Accordingly, a class-D amplifier is based on the fact that the switching frequency of the amplifier 20 is significantly higher than the usual audio band (between 20 Hz and 20 kHz) and accordingly the high switching frequency may be filtered with the filter stage 208, thereby reconstructing the profile of the original audio signal AS.
In the context of digital audio data, the signal generator 10 may comprise an analog-to-digital converter (ADC) for generating the signal AS or the signal generator 10 may provide directly the digital signal DS. Accordingly, the blocks 202 and 204 are purely optional.
Generally, the audio system may also use a plurality of speakers SPK, such as two or four, with respective audio amplifiers 20 using different signals AS/DS.
Those of skill in the art will appreciate that the audio system usually comprises also one or more electronic converters 30 configured to generate the regulated supply voltages for the various blocks of the audio system, such as the supply voltage for the audio signal generator 10 and possibly the blocks 202 and 204 in order to generate the digital/binary signal DS, the supply signals for the control circuit 2060 and the driver circuits 2062 and 2064, etc.
For example, usually the converter 30 comprises a DC/DC converter, such as a converter configured to convert the voltage Vbat into a lower supply voltage, such as a voltage between 1.5 and 3.3 VDC, e.g., 1.8 VDC, used by the digital circuits of the audio system and/or the low power analog processing circuits.
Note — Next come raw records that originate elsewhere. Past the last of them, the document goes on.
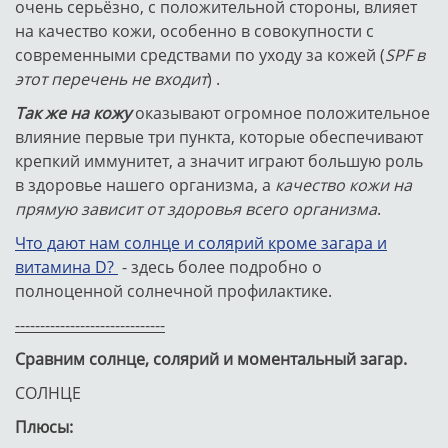
очень серьёзно, с положительной стороны, влияет
на качество кожи, особенно в совокупности с
современными средствами по уходу за кожей (
SPF в
этот перечень не входит
) .
Так же на кожу
оказывают огромное положительное
влияние первые три пункта, которые обеспечивают
крепкий иммунитет, а значит играют большую роль
в здоровье нашего организма, а
качество кожи на
прямую зависит от здоровья всего организма
.
Что дают нам солнце и солярий кроме загара и
витамина D?
- здесь более подробно о
полноценной солнечной профилактике.
------------------------------
Сравним солнце, солярий и моментальный загар.
СОЛНЦЕ
Плюсы: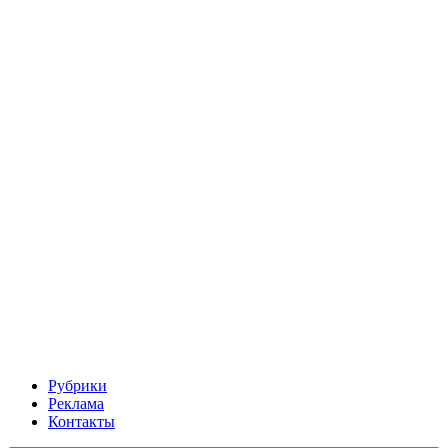
Рубрики
Реклама
Контакты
Similarly, additional regulated voltages may be generated for the driver circuits 2062 and 2064, such as 4.5 VDC for the driver circuit 2064.
In case of a car radio, the design of the various components of the audio system may be challenging, because of the large variations of voltage Vbat of the automotive battery. For example, during crank and dump, a typical battery voltage of 14.4V may sharply (in less than 2 ms) drop down to 4-5V or rise up to 40V. For a proper operation, the electronic converter 30 should thus be able to control the supply voltages of the audio system for all battery conditions.